He shook his head, grinning: Nope, just one parrot, slightly lost but fine, and one parrot owner, hugely relieved.

They graduated from Level 1 by default: one morning we went to fly them in the field and saw trucks and tractors and tillers. That was almost certain to freak out the birds; it freaked us out so much even thinking about it that we turned the car around and moved to the Level 2 site. For Level 2, we took our feathered friends out to one of the far corners of our town, where some developers had been in the beginning stages of starting a new subdivision with one of those randomly generated names (some combination of glen / lake / hill / creek / green / vista / view / park) but never got beyond a road and a walking path before running out of money. There were a few tall trees here, and the interstate was disturbingly close, but still there wasn’t much else in the way of potential hazards. What little there was, though, was enough. There were incidents, hours spent searching the trees looking for a bird that got spooked mid-flight, anxious moments of hearing them calling but not knowing where they were, then not hearing them calling any more, then finally spotting them and coaxing them down. It’s surprisingly hard to get a macaw to fly downward, as down is where nasty ol’ predators prowl, critters looking to leap upon a tasty avian meal. Up, now up is where you want to be. Down, not so much—unless, wait! There’s almond milk down there! (They like almond milk, go figure. I know, it takes ten trillion gallons to produce just three and a half measly little nuts, but if it gets them down from tall trees, I’ll stop watering my own plants and donate that share to the farmers.)

----

Copy the passage above about flying the parrots word for word, in full.

DATA EXCERPT:
----

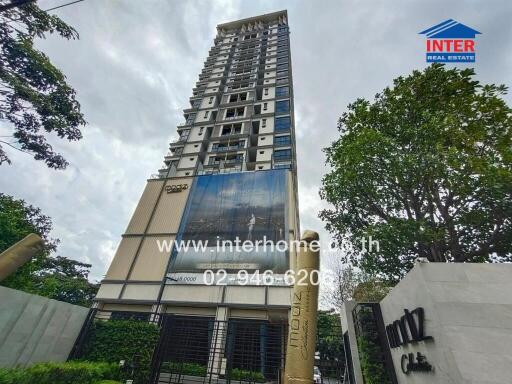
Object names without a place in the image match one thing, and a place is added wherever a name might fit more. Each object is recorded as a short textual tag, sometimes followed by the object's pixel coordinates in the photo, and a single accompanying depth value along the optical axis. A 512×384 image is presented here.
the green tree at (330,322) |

----

SOLUTION TO THE PROBLEM:
He shook his head, grinning: Nope, just one parrot, slightly lost but fine, and one parrot owner, hugely relieved.

They graduated from Level 1 by default: one morning we went to fly them in the field and saw trucks and tractors and tillers. That was almost certain to freak out the birds; it freaked us out so much even thinking about it that we turned the car around and moved to the Level 2 site. For Level 2, we took our feathered friends out to one of the far corners of our town, where some developers had been in the beginning stages of starting a new subdivision with one of those randomly generated names (some combination of glen / lake / hill / creek / green / vista / view / park) but never got beyond a road and a walking path before running out of money. There were a few tall trees here, and the interstate was disturbingly close, but still there wasn’t much else in the way of potential hazards. What little there was, though, was enough. There were incidents, hours spent searching the trees looking for a bird that got spooked mid-flight, anxious moments of hearing them calling but not knowing where they were, then not hearing them calling any more, then finally spotting them and coaxing them down. It’s surprisingly hard to get a macaw to fly downward, as down is where nasty ol’ predators prowl, critters looking to leap upon a tasty avian meal. Up, now up is where you want to be. Down, not so much—unless, wait! There’s almond milk down there! (They like almond milk, go figure. I know, it takes ten trillion gallons to produce just three and a half measly little nuts, but if it gets them down from tall trees, I’ll stop watering my own plants and donate that share to the farmers.)